どうも俺の母親も幼少期に両親の愛情に餓えてたようで子供の頃に他の兄弟と差別されて親と接しられていた為に自分は捨て子ではないかと疑問に思うことがあったという。それで俺の母親も幼少期に生存戦略として自分は親に愛されてる、兄弟間の差別はなく自分が間違っているから親に叱られるんだ、親は決して自分のことを愛してないわけではないと思い込むことによって難を逃れようとしたのではないか。
俺の母親が高校時代に全寮制の高校に進学した際に中々友達が出来ずに寂しいと母親に手紙を書いているのである。俺の母親の母親つまり祖母は俺の母親のことは愛していなかったのはほぼ確実だと思われるが、娘から手紙がきた際に励ましの手紙を書き送っているわけである。

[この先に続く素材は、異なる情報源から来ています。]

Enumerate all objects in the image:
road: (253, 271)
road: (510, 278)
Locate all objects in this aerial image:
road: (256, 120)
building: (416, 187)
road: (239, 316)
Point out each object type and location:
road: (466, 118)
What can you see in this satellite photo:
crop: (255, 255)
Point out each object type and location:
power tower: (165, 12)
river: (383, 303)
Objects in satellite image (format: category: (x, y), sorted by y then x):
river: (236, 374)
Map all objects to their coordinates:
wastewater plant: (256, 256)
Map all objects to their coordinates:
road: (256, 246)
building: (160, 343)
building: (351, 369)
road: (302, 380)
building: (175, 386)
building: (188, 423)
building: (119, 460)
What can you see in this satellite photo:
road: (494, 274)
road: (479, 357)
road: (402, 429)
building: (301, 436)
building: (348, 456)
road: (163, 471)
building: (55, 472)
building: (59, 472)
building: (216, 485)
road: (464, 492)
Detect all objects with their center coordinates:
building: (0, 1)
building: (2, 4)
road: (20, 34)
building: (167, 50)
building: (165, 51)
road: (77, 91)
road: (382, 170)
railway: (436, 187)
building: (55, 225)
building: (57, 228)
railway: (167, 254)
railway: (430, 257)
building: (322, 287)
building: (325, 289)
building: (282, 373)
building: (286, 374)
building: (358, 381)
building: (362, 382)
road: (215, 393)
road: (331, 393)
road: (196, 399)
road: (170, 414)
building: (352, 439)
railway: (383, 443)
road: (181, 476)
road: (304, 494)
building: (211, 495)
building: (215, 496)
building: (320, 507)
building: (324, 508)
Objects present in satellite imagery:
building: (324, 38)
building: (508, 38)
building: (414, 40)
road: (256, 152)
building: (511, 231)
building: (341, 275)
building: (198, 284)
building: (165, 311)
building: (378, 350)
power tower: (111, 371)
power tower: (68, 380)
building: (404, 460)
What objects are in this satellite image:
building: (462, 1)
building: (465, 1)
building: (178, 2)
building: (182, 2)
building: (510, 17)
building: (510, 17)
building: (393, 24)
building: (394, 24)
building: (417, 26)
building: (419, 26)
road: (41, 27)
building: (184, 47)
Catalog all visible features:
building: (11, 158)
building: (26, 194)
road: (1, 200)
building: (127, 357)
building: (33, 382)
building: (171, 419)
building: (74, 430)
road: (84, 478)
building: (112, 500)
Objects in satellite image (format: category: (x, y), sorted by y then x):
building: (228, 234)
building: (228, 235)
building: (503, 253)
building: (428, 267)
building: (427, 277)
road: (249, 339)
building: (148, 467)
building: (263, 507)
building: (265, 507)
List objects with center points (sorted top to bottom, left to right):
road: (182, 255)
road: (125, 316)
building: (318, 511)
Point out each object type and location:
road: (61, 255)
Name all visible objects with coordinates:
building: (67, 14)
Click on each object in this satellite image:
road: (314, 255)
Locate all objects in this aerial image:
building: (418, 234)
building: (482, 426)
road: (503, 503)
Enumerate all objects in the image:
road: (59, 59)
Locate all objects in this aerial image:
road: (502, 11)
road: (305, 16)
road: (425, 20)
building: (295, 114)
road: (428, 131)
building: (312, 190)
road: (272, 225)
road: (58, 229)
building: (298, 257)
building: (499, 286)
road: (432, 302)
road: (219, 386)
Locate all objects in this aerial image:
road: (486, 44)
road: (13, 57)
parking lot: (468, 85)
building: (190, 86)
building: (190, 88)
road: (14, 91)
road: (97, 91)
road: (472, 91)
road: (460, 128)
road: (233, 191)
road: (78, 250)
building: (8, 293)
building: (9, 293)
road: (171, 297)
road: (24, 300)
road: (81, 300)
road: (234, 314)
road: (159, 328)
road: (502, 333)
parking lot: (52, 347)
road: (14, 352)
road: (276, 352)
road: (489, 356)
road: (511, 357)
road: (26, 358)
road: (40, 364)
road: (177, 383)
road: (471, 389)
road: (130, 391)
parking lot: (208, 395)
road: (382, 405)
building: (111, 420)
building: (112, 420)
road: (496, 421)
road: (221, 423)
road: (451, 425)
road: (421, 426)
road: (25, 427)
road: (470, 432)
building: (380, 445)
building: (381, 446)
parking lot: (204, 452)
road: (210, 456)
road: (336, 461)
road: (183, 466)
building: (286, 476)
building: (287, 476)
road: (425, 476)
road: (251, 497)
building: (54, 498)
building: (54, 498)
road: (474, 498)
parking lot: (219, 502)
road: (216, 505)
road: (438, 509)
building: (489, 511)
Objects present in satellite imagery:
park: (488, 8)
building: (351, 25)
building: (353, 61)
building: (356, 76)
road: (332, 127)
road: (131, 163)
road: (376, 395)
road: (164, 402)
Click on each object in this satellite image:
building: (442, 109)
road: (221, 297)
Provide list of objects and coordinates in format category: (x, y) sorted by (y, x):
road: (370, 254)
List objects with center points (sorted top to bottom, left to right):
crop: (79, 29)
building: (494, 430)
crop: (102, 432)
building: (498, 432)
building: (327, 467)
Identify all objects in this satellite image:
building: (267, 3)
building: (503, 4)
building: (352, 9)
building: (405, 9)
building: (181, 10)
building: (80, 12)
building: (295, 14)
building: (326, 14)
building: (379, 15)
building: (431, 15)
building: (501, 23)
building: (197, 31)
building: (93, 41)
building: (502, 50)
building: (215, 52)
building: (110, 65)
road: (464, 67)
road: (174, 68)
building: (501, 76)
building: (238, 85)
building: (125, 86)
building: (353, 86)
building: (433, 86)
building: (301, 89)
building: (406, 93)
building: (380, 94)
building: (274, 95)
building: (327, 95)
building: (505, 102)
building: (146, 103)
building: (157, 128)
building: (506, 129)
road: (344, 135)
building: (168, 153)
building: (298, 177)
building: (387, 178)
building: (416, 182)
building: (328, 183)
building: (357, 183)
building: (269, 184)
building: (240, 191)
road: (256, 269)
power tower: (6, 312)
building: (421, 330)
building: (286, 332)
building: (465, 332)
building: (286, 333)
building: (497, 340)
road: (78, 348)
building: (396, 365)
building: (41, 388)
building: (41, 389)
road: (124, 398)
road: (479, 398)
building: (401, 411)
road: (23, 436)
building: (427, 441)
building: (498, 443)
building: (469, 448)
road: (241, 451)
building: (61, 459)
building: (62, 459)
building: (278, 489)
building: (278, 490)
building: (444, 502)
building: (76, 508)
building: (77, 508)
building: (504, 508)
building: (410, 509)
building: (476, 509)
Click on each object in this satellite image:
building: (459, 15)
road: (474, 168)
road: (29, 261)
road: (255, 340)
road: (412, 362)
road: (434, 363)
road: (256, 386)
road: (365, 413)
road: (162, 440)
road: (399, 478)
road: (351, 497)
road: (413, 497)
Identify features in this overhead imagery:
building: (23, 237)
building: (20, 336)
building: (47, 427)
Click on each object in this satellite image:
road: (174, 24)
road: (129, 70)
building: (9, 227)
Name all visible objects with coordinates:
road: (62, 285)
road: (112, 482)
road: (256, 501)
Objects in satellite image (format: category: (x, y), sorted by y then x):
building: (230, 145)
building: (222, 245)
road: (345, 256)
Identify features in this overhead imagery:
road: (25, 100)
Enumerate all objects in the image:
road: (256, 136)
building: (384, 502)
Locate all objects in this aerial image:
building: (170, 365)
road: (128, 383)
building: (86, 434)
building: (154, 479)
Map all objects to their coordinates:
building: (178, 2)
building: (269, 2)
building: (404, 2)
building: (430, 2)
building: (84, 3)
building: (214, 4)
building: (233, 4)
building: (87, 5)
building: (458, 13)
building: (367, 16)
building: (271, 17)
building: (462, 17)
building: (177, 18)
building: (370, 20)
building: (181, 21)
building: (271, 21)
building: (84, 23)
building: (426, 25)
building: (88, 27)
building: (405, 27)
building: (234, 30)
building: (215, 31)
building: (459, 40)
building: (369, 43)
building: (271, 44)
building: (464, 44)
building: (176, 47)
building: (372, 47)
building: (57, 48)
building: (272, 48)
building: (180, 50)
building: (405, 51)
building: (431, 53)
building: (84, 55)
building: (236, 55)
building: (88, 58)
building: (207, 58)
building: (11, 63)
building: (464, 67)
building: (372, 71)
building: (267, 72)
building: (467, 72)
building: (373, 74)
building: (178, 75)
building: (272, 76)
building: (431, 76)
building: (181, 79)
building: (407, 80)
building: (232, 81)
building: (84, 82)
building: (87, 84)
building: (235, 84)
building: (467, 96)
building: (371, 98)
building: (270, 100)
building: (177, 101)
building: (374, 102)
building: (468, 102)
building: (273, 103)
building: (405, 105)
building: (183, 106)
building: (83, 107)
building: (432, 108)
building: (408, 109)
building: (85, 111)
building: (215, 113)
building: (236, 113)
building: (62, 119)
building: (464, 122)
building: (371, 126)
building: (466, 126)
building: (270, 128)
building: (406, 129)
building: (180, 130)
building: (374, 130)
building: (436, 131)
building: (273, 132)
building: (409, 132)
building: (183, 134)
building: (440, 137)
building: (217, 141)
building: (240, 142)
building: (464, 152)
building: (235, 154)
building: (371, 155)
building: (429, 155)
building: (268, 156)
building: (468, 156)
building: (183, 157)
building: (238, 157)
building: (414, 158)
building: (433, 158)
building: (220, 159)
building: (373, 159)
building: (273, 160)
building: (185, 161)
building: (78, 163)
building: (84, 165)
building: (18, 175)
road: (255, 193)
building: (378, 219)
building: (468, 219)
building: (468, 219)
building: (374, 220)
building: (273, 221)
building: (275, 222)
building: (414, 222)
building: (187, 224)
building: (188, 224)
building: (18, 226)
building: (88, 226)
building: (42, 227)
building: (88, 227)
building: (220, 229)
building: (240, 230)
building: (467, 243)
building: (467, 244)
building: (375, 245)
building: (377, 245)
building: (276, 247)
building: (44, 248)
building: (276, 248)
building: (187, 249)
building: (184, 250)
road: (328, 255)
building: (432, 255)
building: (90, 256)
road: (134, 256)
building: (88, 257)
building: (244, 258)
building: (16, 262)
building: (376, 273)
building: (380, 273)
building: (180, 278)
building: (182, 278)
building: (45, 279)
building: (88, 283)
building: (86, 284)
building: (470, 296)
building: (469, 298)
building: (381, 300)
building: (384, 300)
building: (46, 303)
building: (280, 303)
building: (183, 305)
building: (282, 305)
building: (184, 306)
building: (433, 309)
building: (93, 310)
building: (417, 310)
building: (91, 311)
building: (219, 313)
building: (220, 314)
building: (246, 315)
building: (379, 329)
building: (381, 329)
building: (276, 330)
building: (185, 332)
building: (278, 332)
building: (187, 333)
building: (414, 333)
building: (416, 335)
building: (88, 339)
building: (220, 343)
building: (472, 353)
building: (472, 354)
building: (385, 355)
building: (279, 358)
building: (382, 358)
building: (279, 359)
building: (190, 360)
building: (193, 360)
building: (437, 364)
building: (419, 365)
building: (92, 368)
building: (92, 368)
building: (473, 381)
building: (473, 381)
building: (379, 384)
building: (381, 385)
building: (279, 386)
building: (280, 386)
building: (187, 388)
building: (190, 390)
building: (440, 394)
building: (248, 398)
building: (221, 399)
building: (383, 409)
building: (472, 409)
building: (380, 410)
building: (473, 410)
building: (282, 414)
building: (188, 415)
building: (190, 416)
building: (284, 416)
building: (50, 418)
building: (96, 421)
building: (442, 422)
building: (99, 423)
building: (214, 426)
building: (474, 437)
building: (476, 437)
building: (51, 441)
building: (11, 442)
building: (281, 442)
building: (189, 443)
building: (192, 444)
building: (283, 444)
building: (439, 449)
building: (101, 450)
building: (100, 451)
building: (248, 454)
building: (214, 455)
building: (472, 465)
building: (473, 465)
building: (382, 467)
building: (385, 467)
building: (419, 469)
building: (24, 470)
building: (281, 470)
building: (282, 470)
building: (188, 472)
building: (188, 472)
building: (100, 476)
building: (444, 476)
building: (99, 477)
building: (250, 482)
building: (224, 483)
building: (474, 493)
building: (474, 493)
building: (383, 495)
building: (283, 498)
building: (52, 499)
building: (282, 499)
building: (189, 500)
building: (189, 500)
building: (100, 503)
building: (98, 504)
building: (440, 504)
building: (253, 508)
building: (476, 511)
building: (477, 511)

俺の祖母も自分を誤魔化していたと思われるが、表面的には愛しているように装い実際は愛してないこれは分裂病の素地を作るようなものである。
俺の母親は自分を偽っていたと書いたが自分が親に愛されていなかったこと、そして祖母の自己欺瞞的な自我を吸収したと思われるが、俺の自己欺瞞は三世代に渡って続く殆ど救いようのないレベルの自己欺瞞なのである。

これは辛い辛すぎる。俺は存在そのものに根差している自我を構築出来なかったわけである。全てが上部で欺瞞的で、そんな自我でしか誰とも接していなかった為に本当の意味での他人との繋がりを感じる関係を築けなかったのである。

随分前の記事に俺は孤立恐怖症患者と書いたがそれもこれも全てが母親との関係で築かれた自我のせいなわけである。

これは克服するのは非常に難しい問題である。どうやったら克服できるのであろうか。克服は無理な問題なのかも知れない。それならせめて現状を受け入れて生きていく他にないが、生きるのは辛いものである。俺以上に不幸な人間なんぞどこにもいないように思える。いるかも知れないが俺も相当なものであろう。

人生は苦労の連続である。すくなくとも私にとっては。今はとある事情で1人で生きていることを強いられているが毎日が退屈で苦痛でつまらん人生である。

死ぬまでこのような最悪の状態で生きるのは御免である。完全なる克服は無理にしてもちょっとでも現状を受け入れて変えていけるように努力すべきであろうか?それ以外にはないように思える。現実は変わらない。結局のところ全てが自分を中心に回ることには違いなく全て自分次第である。どんな人間も多かれ少なかれ不安を抱えて生きているだろうが俺も例外なくで、特に強い不安を抱えて生きているように思える。

幸福は遠く辛い毎日だがそんな現状を受け入れて生きていく他にないのだろう。